Beaucoup d’entre vous peuvent se dire les mêmes mots et se rappeler un moment semblable. Comme ce fut le cas pour la philosophe Edith Stein (Thérèse Bénédicte de la Croix) juive disciple de Husserl et agnostique. Un soir, elle commença à lire la vie de Thérèse d’Avila. Elle ne peut s’arracher du livre. Elle le referme à quatre heures du matin, en disant simplement: Ceci est la vérité. Puis elle se procure un livre de messe et un catéchisme. Avant de se faire baptiser elle se met à genoux, elle se met à l’école, justement parce que déjà elle sait tout.

Dans Son regard, j’ai tout compris. Que dire d’autre après avoir levé les yeux sur la Croix, que dire d’autre après avoir communié? Et pourtant, il faut apprendre pas à pas ce qu’on avait déjà compris. On ne peut l’apprendre précisément que parce qu’on l’avait compris. Il en est du pouvoir du mal comme du Crucifié: tant que d’une certaine manière on n’a pas tout compris avant toute explication, on n’a rien compris du christianisme, car finalement, tout dépend pour nous de ce Visage.

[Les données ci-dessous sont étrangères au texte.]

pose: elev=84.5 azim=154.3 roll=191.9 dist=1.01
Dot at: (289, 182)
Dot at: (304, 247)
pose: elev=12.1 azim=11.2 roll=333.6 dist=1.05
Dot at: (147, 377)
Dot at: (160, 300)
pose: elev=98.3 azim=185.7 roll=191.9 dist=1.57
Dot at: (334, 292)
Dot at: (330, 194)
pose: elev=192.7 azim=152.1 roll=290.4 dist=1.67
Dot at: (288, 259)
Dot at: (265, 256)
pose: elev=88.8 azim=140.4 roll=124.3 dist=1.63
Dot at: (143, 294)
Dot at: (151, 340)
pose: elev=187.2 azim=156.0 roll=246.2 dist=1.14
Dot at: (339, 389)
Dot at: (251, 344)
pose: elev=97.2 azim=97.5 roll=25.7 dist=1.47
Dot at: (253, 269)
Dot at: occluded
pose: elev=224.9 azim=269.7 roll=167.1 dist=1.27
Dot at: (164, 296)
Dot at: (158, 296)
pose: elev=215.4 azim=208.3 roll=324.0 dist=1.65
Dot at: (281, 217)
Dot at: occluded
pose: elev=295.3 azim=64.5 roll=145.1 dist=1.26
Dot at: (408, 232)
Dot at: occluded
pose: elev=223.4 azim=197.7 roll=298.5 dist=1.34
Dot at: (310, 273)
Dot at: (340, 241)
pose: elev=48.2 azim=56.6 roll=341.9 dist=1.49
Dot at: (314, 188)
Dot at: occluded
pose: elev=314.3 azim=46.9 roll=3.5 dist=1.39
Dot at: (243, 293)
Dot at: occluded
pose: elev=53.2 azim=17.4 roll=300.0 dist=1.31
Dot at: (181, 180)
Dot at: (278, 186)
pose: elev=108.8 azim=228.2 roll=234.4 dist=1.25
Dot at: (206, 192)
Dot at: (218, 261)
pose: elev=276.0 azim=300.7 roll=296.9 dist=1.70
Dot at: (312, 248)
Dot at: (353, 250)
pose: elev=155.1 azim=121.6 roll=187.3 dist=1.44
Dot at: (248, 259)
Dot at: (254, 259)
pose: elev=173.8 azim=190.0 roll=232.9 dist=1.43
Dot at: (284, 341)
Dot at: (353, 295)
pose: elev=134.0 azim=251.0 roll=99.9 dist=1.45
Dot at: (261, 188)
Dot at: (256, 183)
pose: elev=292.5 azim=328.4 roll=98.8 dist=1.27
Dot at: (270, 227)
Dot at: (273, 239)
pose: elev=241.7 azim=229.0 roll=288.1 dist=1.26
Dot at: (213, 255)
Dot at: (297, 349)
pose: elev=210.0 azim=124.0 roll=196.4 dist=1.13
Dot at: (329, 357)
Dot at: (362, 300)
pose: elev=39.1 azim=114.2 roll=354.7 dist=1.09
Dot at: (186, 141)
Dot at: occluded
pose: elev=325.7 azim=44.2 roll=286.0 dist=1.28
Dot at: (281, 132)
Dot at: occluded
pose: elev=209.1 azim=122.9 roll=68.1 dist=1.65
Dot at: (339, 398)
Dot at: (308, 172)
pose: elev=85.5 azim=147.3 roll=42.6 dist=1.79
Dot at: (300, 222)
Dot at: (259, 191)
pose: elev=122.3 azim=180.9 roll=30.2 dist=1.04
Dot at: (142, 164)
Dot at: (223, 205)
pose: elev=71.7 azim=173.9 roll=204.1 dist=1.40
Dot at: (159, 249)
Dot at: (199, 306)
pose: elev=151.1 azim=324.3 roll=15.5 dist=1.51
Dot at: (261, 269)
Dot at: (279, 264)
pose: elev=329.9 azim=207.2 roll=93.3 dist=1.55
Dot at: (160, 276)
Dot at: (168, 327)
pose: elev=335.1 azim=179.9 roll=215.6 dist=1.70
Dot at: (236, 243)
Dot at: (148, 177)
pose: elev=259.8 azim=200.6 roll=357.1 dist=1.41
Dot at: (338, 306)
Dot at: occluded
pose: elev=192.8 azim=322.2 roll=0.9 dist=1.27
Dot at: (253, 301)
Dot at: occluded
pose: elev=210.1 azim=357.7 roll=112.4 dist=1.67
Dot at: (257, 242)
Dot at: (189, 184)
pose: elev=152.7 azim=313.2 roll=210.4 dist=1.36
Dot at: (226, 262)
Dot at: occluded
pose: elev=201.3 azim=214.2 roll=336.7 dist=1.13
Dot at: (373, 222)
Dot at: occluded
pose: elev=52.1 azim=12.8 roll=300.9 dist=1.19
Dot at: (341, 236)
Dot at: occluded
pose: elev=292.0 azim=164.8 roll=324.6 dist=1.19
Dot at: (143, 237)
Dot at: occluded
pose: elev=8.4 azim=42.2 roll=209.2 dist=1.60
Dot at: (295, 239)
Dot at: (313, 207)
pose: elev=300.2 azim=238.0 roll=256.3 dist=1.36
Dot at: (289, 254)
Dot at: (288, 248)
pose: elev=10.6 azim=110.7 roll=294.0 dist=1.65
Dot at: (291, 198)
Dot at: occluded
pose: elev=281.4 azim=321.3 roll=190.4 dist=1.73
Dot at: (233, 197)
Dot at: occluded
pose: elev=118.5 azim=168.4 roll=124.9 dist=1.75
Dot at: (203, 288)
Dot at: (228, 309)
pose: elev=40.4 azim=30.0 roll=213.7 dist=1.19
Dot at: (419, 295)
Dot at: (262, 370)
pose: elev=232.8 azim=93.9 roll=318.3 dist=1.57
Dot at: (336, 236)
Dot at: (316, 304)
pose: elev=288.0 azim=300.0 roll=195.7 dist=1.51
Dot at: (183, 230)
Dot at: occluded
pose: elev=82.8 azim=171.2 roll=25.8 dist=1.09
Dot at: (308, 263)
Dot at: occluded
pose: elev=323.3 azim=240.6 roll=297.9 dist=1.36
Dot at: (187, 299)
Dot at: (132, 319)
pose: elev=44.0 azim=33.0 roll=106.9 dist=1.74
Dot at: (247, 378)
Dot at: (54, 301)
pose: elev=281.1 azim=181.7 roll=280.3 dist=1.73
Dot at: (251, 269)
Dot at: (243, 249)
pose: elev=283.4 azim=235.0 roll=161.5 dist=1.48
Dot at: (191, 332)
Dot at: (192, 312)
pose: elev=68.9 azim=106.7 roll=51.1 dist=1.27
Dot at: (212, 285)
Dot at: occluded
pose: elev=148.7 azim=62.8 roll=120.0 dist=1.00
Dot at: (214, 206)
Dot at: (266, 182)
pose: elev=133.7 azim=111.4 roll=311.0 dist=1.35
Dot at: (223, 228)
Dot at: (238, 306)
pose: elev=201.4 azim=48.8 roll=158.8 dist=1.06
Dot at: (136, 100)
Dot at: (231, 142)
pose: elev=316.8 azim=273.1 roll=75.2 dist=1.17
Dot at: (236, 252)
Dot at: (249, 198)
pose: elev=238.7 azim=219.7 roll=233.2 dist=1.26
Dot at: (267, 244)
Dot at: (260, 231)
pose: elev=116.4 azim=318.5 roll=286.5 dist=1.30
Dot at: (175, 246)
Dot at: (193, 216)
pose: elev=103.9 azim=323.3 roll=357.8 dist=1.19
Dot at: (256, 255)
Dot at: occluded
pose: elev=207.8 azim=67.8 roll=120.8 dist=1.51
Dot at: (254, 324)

Et nous avons absolument besoin qu’Il se manifeste aux yeux de notre coeur.

Montre-moi Ta Face, montre-nous Ton Visage et nous serons sauvés: ce cri de toutes les générations de la Bible est le nôtre; nous n’avons pas à avoir peur de le reprendre, et de supplier.

Bernard Bro, Le pouvoir du mal / extraits (Cerf, 1976)

image: Pericle Fazzini, La Résurrection – Salle d’audience Paul VI, Vatican (bestglitz.com)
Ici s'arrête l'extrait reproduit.